*Article*
================

Ainsi s’exprime Mathilde Collignon divorcée, mère de 2 filles Constance et Julie, médecin gynécologue reconnue et pourtant surnommée « la barbare » dans une cour d’Assises, en ce 25 juin 2020. Incarcérée depuis plus de 3 ans, elle attendait son procès qui s’achève au moment où le roman s’ouvre. Les débats sont terminés, l’heure des délibérations a sonné et avec elle, des questions auxquelles il faudra répondre : Mathilde est-elle coupable d’actes de torture et de barbarie ? Est-elle coupable de violences volontaires ? À quelle peine faut-il la condamner ? Le lecteur navigue entre secrets d’alcôve émanant de la chambre des délibérations et la cellule de Mathilde en attente du verdict qui couche sur le papier ses émotions, ses regrets, son témoignage, elle qui n’a pas eu la sensation d’avoir été entendue.

================

*Données extraites*
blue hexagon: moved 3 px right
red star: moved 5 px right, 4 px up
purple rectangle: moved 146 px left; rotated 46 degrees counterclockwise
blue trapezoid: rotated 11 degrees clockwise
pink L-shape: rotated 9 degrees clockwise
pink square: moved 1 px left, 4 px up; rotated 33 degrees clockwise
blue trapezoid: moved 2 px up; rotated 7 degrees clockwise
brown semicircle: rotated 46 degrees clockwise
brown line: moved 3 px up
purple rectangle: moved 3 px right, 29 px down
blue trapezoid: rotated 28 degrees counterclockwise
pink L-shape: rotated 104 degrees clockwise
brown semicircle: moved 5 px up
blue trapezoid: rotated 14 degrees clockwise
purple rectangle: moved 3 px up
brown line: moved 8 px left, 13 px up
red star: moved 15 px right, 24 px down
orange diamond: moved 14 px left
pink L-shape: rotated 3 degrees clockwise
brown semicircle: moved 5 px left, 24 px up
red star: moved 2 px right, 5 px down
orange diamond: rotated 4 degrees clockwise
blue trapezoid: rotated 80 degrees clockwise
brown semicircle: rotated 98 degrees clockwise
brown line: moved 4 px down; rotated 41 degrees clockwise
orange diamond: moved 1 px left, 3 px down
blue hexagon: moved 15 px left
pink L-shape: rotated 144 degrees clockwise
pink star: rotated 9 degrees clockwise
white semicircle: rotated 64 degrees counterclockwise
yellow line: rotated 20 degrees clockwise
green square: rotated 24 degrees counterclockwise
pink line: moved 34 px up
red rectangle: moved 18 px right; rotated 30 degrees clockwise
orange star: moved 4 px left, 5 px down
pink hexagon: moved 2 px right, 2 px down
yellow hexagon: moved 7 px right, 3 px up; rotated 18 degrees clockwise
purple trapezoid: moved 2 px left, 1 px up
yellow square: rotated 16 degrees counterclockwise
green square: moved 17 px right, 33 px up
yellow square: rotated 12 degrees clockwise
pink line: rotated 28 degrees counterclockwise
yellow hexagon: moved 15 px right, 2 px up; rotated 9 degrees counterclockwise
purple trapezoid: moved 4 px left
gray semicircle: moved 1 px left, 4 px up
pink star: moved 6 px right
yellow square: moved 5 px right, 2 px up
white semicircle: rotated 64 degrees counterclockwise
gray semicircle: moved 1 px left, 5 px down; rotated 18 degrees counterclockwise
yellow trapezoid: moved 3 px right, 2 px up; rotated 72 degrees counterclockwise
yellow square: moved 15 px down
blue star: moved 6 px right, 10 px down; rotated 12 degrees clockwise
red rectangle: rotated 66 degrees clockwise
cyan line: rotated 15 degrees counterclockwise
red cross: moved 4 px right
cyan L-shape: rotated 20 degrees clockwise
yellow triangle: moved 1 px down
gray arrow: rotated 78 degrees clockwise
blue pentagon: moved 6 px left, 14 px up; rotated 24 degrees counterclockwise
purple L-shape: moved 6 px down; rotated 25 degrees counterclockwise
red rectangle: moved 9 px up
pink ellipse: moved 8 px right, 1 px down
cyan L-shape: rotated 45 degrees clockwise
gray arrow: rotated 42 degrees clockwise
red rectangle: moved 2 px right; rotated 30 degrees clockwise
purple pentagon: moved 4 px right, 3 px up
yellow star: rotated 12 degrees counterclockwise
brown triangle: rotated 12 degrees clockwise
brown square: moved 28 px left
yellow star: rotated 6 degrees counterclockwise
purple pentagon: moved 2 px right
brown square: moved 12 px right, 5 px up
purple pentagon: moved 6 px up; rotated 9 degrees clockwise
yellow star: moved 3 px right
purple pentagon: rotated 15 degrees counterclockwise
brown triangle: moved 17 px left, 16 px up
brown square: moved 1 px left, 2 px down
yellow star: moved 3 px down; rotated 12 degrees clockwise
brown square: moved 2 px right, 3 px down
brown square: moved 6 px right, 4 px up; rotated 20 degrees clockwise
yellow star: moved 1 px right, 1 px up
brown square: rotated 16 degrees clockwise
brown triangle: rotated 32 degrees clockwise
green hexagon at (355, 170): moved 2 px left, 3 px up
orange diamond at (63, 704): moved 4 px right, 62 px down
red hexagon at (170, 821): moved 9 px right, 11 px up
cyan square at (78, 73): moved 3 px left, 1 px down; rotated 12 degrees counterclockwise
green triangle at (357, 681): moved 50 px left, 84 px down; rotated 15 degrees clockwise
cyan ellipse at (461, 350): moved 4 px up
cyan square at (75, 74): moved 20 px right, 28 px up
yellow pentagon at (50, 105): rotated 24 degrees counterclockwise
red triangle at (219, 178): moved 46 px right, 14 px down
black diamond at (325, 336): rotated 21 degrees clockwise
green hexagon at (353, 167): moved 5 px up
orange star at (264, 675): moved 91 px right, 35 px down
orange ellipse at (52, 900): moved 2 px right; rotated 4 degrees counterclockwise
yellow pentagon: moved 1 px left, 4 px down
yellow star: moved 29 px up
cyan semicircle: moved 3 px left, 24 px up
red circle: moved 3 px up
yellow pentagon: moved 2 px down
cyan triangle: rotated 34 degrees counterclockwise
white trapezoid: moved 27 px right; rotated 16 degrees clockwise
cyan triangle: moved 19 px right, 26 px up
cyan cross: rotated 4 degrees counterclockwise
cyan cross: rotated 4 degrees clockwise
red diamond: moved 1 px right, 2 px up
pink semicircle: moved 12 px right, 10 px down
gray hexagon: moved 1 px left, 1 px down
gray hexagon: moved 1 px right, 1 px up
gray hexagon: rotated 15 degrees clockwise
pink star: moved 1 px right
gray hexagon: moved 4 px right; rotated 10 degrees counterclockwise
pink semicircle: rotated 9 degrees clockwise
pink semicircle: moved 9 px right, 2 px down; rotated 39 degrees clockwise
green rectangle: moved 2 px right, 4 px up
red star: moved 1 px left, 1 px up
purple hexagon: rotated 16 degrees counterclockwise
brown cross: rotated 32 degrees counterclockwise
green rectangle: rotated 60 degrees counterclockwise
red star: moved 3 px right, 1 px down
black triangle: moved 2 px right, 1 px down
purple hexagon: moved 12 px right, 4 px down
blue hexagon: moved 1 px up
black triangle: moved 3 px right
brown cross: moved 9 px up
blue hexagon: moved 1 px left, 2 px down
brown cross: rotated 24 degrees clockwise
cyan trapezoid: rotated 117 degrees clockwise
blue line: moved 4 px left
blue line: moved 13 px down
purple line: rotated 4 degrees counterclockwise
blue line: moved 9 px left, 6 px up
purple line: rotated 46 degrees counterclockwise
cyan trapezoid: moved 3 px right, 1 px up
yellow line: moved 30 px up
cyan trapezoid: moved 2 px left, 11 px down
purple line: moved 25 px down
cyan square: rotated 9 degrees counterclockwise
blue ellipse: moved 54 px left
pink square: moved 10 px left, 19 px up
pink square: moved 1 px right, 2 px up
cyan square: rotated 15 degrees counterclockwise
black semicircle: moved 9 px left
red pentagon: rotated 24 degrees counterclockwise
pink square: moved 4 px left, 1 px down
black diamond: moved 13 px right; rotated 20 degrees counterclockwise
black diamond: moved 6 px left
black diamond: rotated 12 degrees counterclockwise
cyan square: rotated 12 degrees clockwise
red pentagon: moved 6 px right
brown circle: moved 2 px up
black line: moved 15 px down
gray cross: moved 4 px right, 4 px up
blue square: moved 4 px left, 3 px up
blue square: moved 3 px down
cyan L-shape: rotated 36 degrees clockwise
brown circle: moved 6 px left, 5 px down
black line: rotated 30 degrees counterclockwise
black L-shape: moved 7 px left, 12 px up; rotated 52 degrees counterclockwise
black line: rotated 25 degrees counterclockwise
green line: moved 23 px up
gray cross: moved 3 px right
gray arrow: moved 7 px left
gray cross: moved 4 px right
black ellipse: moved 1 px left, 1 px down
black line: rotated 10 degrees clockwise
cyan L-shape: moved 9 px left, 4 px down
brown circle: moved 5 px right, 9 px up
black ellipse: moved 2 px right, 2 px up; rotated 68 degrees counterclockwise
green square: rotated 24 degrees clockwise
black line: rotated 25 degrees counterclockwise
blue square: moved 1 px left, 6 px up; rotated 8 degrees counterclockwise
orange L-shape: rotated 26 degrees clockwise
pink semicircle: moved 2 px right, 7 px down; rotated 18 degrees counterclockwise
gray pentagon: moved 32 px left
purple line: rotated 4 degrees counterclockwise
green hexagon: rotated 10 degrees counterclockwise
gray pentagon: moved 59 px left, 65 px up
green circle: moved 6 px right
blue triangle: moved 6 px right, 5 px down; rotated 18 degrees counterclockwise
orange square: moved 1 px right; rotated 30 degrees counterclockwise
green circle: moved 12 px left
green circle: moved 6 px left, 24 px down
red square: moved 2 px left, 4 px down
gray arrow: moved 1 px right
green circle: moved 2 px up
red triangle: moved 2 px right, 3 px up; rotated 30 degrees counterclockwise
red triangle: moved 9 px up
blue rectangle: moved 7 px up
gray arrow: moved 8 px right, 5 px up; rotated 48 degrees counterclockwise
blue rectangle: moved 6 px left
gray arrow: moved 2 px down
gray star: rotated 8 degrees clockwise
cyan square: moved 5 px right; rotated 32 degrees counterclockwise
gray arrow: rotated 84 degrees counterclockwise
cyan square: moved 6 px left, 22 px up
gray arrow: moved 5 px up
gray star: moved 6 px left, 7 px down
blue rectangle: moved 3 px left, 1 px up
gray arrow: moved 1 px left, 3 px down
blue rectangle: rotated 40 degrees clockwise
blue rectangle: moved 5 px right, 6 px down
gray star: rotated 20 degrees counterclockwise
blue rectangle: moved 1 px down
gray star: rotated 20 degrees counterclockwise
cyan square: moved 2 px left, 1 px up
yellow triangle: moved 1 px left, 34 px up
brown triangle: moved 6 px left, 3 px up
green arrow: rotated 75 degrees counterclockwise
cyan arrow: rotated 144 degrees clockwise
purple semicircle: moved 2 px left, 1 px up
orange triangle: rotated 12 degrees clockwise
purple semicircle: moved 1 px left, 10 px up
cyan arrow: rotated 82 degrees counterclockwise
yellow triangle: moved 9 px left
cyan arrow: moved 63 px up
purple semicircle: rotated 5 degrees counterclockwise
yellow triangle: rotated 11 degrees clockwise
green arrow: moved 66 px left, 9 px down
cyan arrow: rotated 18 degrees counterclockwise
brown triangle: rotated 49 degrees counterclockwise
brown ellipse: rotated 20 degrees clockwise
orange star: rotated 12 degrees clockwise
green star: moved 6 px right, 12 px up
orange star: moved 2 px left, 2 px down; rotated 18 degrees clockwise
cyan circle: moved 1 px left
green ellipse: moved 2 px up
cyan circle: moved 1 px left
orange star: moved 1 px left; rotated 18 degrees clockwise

================

Selon l'article, depuis combien de temps Mathilde Collignon est-elle incarcérée ? Les lignes ne jouent aucun rôle dans ce travail.

*Réponse ci-dessous*
Depuis plus de trois ans.